A contact group was formed on the first day of the meeting (on 7 April) to address this section which continued over five days to come up with agreed text. The final version of this section saw much improvement reads as follows:

‘Sustainable development and equity provide a basis for assessing climate policies and highlight the need for addressing the risks of climate change. Limiting the effects of climate change is necessary to achieve sustainable development and equity, including poverty eradication. At the same time, some mitigation efforts could undermine action on the right to promote sustainable development, and on the achievement of poverty eradication and equity. Consequently, a comprehensive assessment of climate policies involves going beyond a focus on mitigation and adaptation policies alone to examine development pathways more broadly, along with their determinants.’
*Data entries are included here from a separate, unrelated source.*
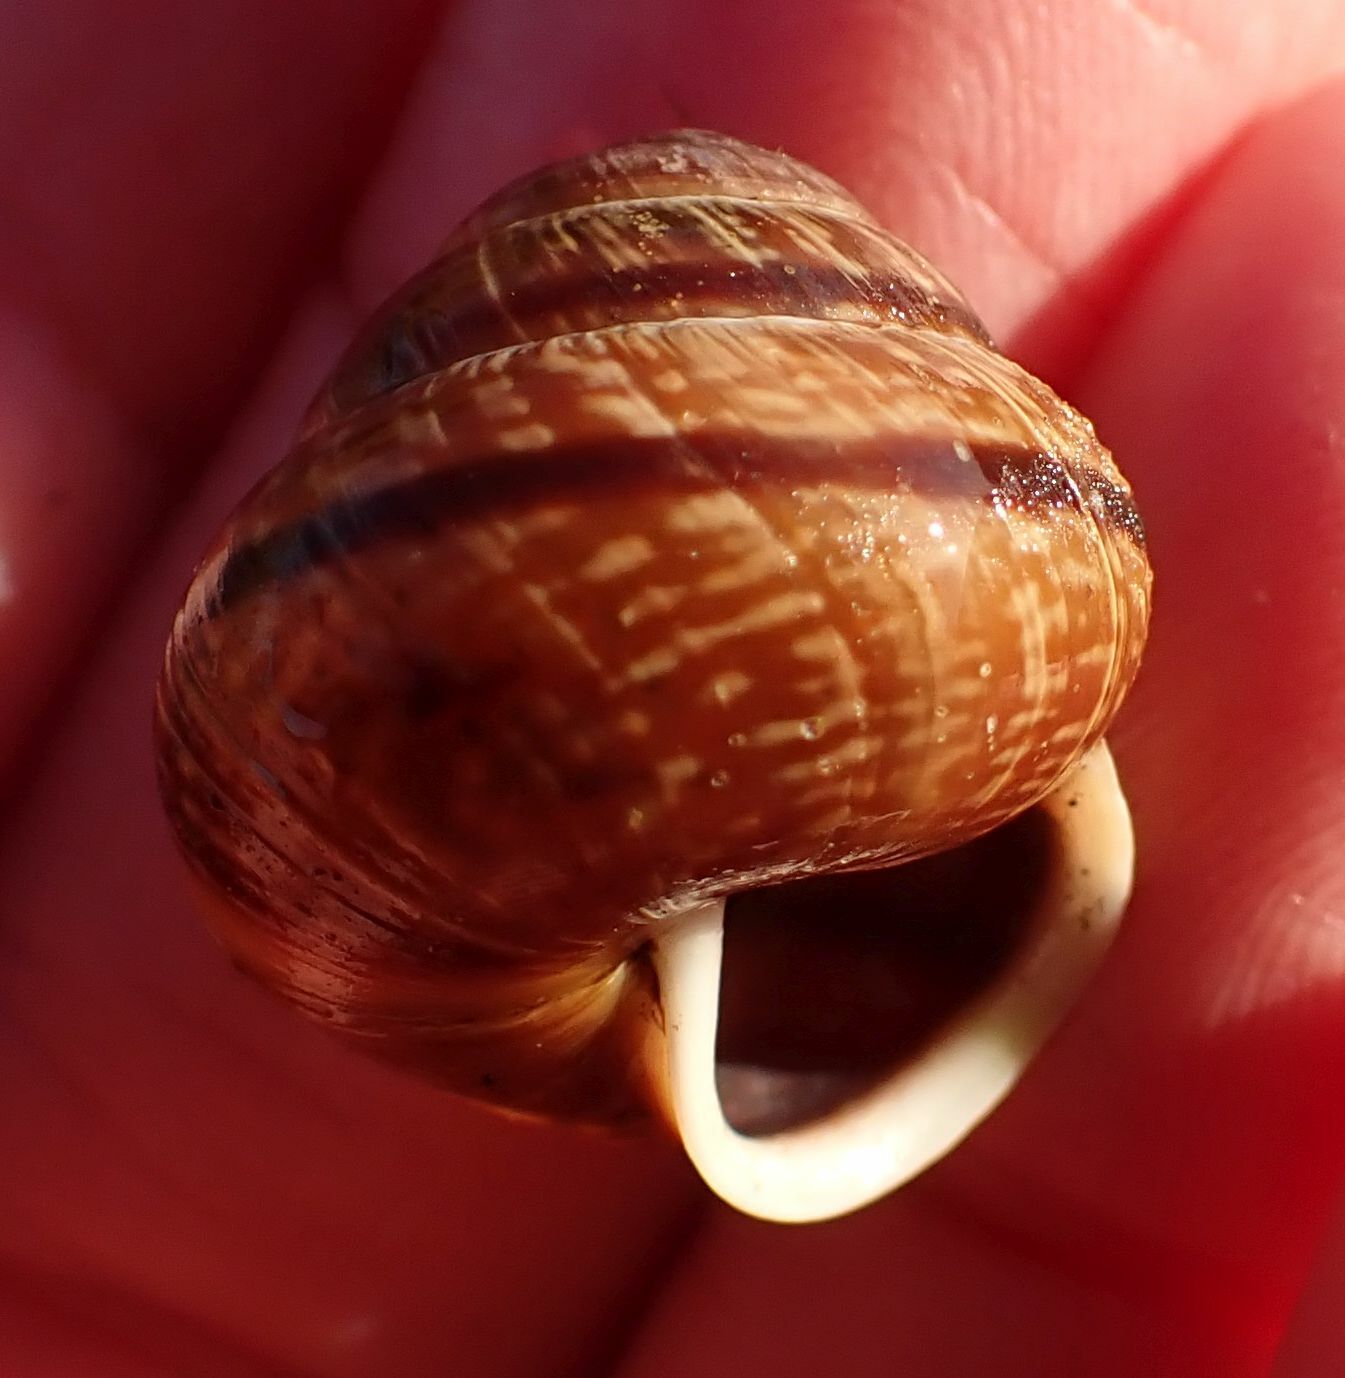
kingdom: Animalia
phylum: Mollusca
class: Gastropoda
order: Stylommatophora
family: Helicidae
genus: Arianta
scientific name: Arianta arbustorum
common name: Copse snail
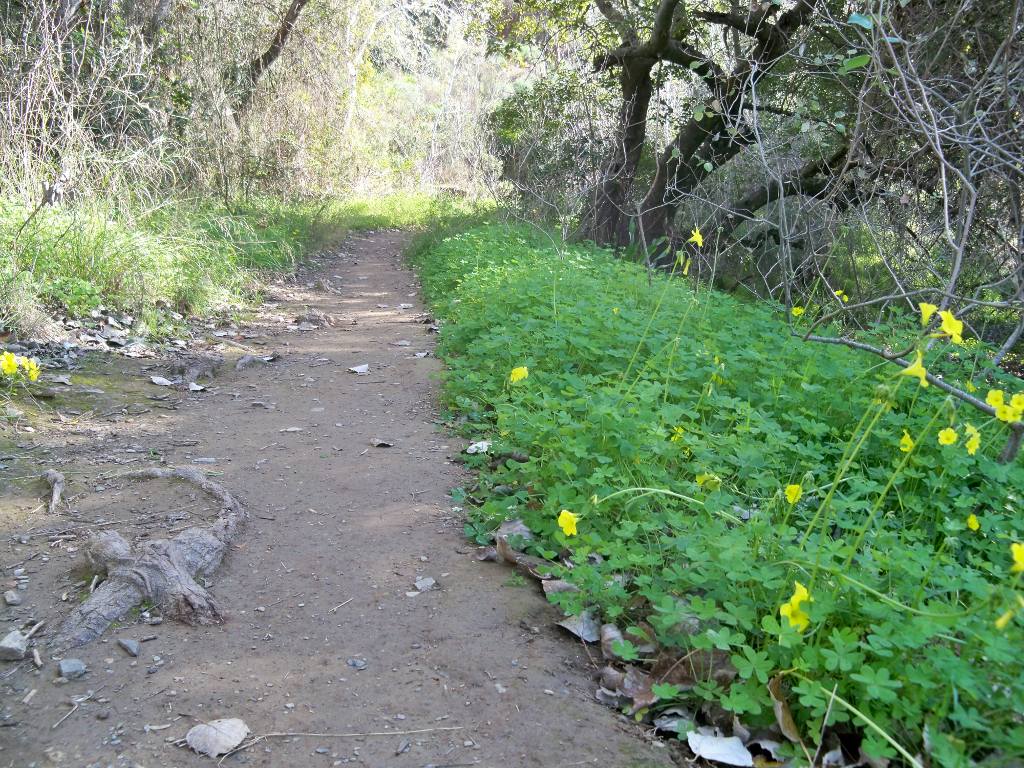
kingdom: Plantae
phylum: Tracheophyta
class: Magnoliopsida
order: Oxalidales
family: Oxalidaceae
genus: Oxalis
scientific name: Oxalis pes-caprae
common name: Bermuda-buttercup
‘Issues of equity, justice, and fairness arise with respect to mitigation and adaptation. Countries’ past and future contributions to the accumulation of greenhouse gases in the atmosphere are different, and countries also face varying challenges and circumstances, and have different capacities to address mitigation and adaptation. The evidence suggests that outcomes seen as equitable can lead to more effective cooperation.’

‘International cooperation can play a constructive role in the development, diffusion and transfer of knowledge and environmentally sound technologies.’

Another related issue under international cooperation was the role of the private sector. In this regard, the relevant text for the consideration of governments was as follows: ‘Within an appropriate enabling environment, the private sector can play an important role in mitigation’.

Malaysia called for a more balanced and comprehensive view of the private sector, given that they are also responsible for much of the greenhouse gas emissions. This led to the sentence being revised to read: ‘In many countries, the private sector plays central roles in the processes that lead to emissions as well as to mitigation. Within appropriate enabling environments, the private sector along with the public sector, can play an important role in financing mitigation.’

Fossil fuel subsidies
Another issue that saw some concern being addressed by developing countries led by Saudi Arabia and saw support from others including Venezuela and Qatar was over the treatment of fossil fuel subsidies in the draft SPM. They called for a more comprehensive treatment of the issue subsidies in other sectors as well, referring to agriculture subsidies which also contributed to the emission of greenhouse gases.

In the SPM for consideration of governments, the initial sentence in this regard read as follows: ‘The reduction of subsidies to fossil fuels can achieve emission reductions at negative social cost depending on the social and economic context’.

Following the intervention of developing country governments, this was amended to read: ‘The reduction of subsidies for GHG‐related activities in various sectors can achieve emission reductions, depending on the social and economic context. While subsidies can affect emissions in many sectors, most of the recent literature has focused on subsidies in fossil fuels.’

Carbon dioxide removal technologies

One issue that saw grave concerns expressed by Bolivia was the issue of carbon dioxide removal (CDR) technologies. As regards the scenarios on the mitigation pathways, Bolivia said that many of the technological options found in the mitigation scenarios presented in the draft SPM involve geo-engineering (like CDRs) which represent much scientific uncertainties. It said that policy makers must be given the right kind of information as regards these kinds of technologies, their risks and limitations and this was the moral and ethical thing for the IPCC to do.

A contact group to consider the CDR issue was created to address the concerns. In the final SPM which was approved, the uncertainties of this kind of technologies was emphasised with the following text: ‘The availability and scale of these (referring to bio-energy with carbon capture and storage or BECCs) and other CDR technologies and methods are uncertain and CDR technologies and methods are, to varying degrees, associated with challenges and risks.’